Don’t do it. Be consistent. Know what it is about you that your client hired you to do.
4. Out Of Your League
This is similar to #3. Sometimes you get hired to do something that you just aren’t capable of doing. Oh, you think you can, but you can’t. Your demo suggested that you could, but the demo was doctored and you are out of your league.
Some time ago I was working on a two-voice Spanish spot for a client that didn’t know Spanish. The other talent knew Spanish but was not a native speaker. The difference was awkwardly obvious to me and no one else. I approached the agency and gave them a heads up but they dropped the ball. The client didn’t know it…until the spot aired.

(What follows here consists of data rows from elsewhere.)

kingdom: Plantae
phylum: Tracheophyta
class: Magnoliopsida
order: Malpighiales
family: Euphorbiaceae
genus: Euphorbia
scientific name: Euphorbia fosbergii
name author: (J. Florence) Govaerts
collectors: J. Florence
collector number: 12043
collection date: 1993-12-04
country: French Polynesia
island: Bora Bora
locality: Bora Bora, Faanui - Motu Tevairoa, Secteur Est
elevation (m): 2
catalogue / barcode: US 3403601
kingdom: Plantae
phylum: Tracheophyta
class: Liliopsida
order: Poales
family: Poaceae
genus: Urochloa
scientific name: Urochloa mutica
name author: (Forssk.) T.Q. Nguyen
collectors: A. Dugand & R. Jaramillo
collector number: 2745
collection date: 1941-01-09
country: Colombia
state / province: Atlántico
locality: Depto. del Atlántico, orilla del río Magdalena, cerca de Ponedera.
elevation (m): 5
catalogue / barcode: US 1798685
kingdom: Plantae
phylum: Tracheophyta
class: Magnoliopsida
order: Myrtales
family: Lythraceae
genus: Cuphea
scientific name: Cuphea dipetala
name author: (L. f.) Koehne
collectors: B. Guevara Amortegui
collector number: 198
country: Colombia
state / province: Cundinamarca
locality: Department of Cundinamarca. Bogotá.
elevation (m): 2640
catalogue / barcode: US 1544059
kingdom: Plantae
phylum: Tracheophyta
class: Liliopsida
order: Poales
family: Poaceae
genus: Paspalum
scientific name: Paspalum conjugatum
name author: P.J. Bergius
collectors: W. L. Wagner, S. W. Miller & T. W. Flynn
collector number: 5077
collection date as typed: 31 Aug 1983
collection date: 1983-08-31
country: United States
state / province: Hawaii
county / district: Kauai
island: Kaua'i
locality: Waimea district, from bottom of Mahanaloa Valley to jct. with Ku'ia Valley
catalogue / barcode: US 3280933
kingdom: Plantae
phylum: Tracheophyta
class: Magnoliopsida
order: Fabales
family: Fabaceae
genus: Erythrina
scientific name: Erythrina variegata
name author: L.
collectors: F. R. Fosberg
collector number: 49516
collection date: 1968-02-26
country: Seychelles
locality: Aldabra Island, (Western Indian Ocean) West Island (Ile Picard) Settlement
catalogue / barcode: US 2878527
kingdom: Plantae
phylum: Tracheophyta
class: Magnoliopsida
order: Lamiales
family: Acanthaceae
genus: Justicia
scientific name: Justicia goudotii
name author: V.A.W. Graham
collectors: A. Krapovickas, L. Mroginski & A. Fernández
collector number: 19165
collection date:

The agency lost the account.
Listen, when you pretend that you can deliver the goods eventually it’s going to get back to your client that that’s what you were doing: pretending.
A few things are about to happen here. First, you are never going to be hired by that client again…maybe not even that production house. Secondly, you’ve cost the client money, and chances are you won’t get paid – so you wasted their time and yours because you could have been doing a job that you’re good at! Thirdly, you may have damaged the credibility of others that you are working with. And finally, now you’ve got a bad reputation with a few people in the industry. Not good. Not smart.
5. Bad Records
OK, one more. This is, after all, a blog and not a book.
Learn to keep good records and get your invoicing in on time. I’m speaking from experience here. I’m horrible at this. I’ve got great invoicing and bookkeeping software, but I’m pathetic when it comes to keeping up with the invoicing. It’s an area I have to really focus on. My CPAhates me.
Not getting your invoicing done in a timely manner does a number of negative things. It creates a bookkeeping nightmare for your client. It makes you look incompetent. And it just creates more work for you that you are obviously not good at! Oh, the IRS is gonna love you!
We’re business people for crying out loud! We need to act that way.
So…you’ve probably thought of a few more mistakes that need to be added to this list. Let’s see ’em. It can only help make our business better!